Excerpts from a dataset
# # # #

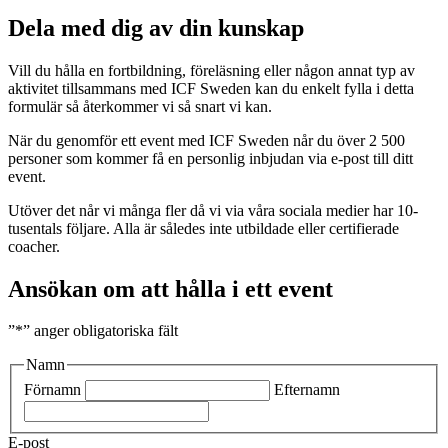
Dela med dig av din kunskap
Vill du hålla en fortbildning, föreläsning eller någon annat typ av
aktivitet tillsammans med ICF Sweden kan du enkelt fylla i detta
formulär så återkommer vi så snart vi kan.
När du genomför ett event med ICF Sweden når du över 2 500
personer som kommer få en personlig inbjudan via e-post till ditt
event.
Utöver det når vi många fler då vi via våra sociala medier har 10-
tusentals följare. Alla är således inte utbildade eller certifierade
coacher.
Ansökan om att hålla i ett event
”
*
” anger obligatoriska fält
Namn
Förnamn
Efternamn
E-post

# # # #

An exact copy of the entries above is needed, with the pictures removed.

Dela med dig av din kunskap
Vill du hålla en fortbildning, föreläsning eller någon annat typ av
aktivitet tillsammans med ICF Sweden kan du enkelt fylla i detta
formulär så återkommer vi så snart vi kan.
När du genomför ett event med ICF Sweden når du över 2 500
personer som kommer få en personlig inbjudan via e-post till ditt
event.
Utöver det når vi många fler då vi via våra sociala medier har 10-
tusentals följare. Alla är således inte utbildade eller certifierade
coacher.
Ansökan om att hålla i ett event
”
*
” anger obligatoriska fält
Namn
Förnamn
Efternamn
E-post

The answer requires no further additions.